━━ TEXTE SOURCE
Captain Beefheart : Dirty Blue Gene (Album : Doc at the radar station 1980)
C'est étrange comme ça vient parfois avec la nuit. On terminait d'écouter The Allender Band dont on reparlera un jour, le temps ça coule entre les doigts, on fait avec ce qui reste.
C'est venu comme ça. Avec la photo de ces deux cinglés. Beefheart des fois (oui on dit parfois mais ce soir ça sera des fois) quand il chante, on dirait une ville qui se dessine en accéléré, avec le tracé des routes. Sauf que les siennes sont tout sauf rectilignes. Ca part dans tous les sens, en zig-zag (wanderer?), l'essence du chaos. La musique de Beefheart c'est descendre un escalier en ratant deux marches sur trois alors qu'en fait on voulait aller dans l'autre sens (ou inversement)(suis-je clair).
Il y avait un peu d'appréhension, pas certain que ça passe bien le Beefheart et ses grincements, mais ma chérie trouve ça moins dissonant que pas mal d'autres disques (ah?). C'est pourtant une musique qui rebondit sur les nerfs, un truc de psychotique, pas le disque idéal avant d'aller se coucher de manière générale. J'ai bien dormi.
Beefheart vit planqué dans le désert de Mojave et a arrêté la musique depuis 1982. Il se consacre à la peinture. Peut être qu'il parle aux cactus géants du désert, Beefheart parlait aux arbres avant, ça doit lui manquer sinon.
━━━━
━━ ENTRÉES EXTRAITES
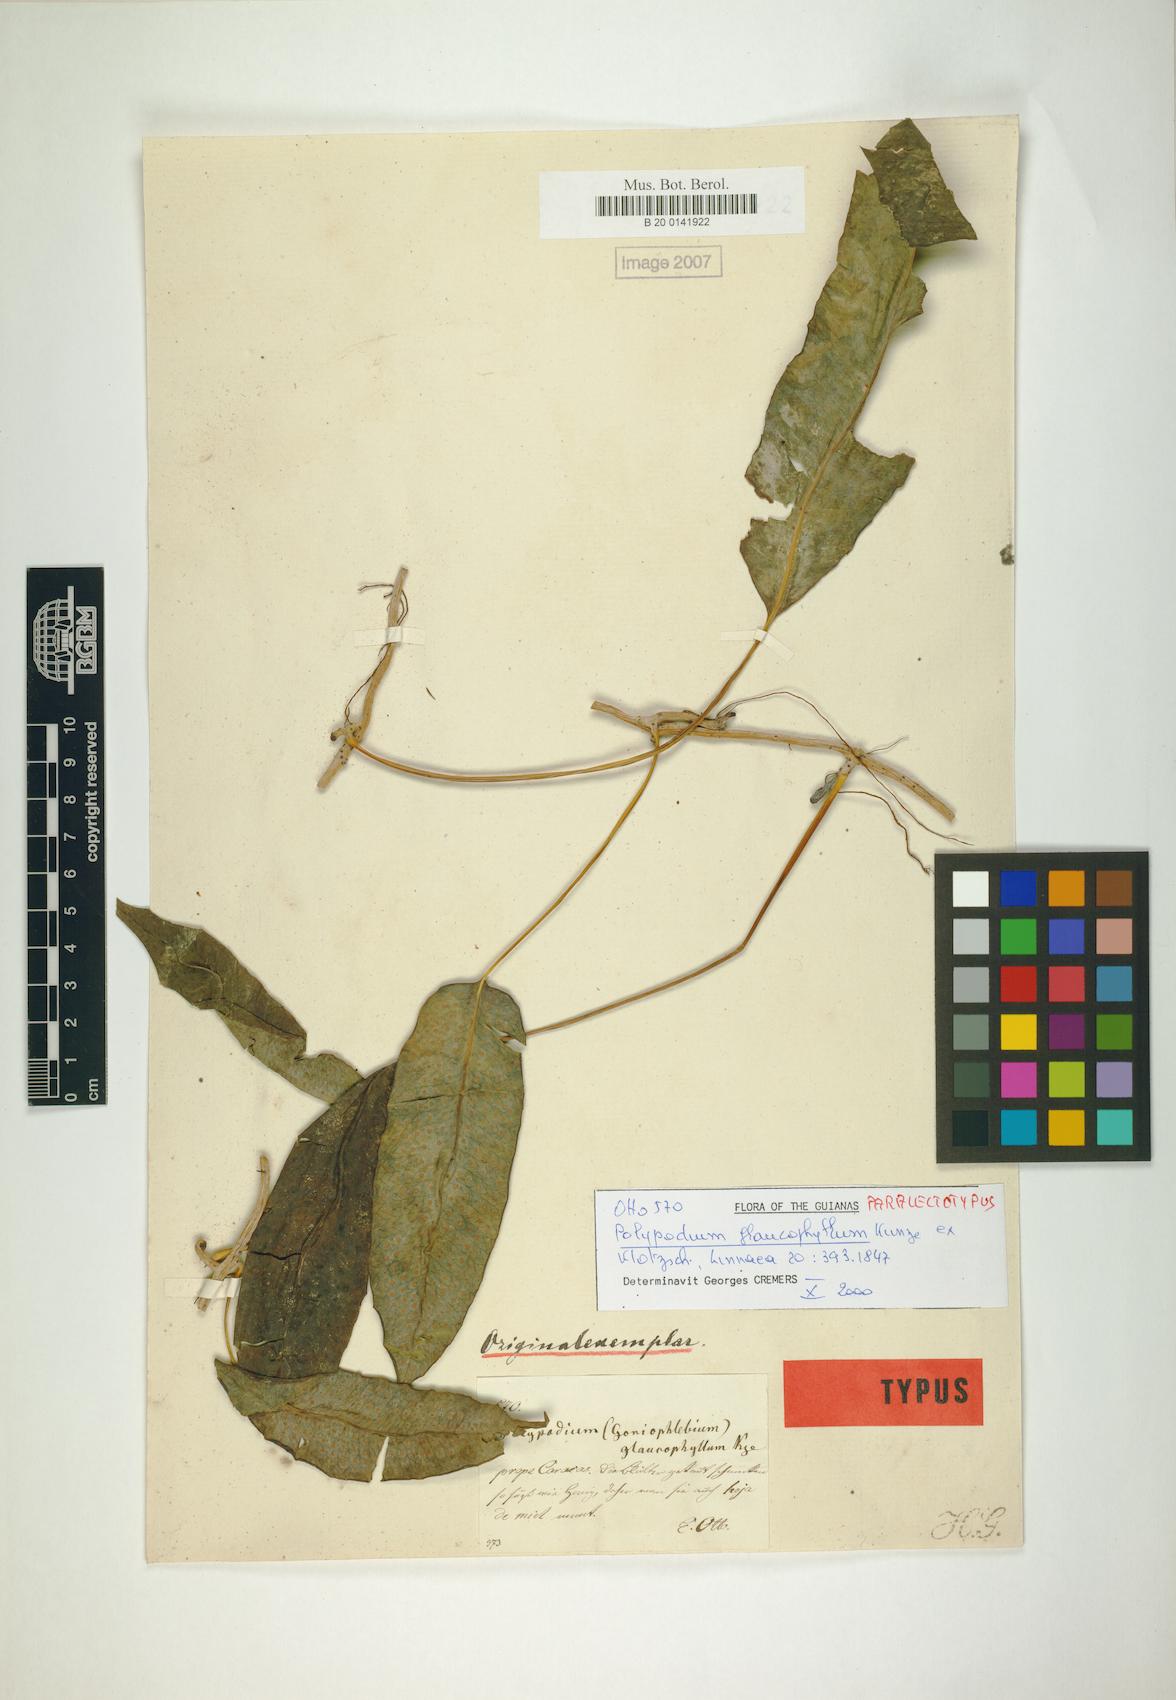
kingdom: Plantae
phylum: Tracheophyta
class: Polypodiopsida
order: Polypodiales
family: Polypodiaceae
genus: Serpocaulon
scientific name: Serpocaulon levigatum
━━━━
# CONSIGNE:
Relevez toutes les remarques placées entre parenthèses dans le corps du billet sur Captain Beefheart, sans compter la ligne de titre.

# RÉPONSE RÉDIGÉE:
- (oui on dit parfois mais ce soir ça sera des fois)
- (wanderer?)
- (ou inversement)
- (suis-je clair)
- (ah?)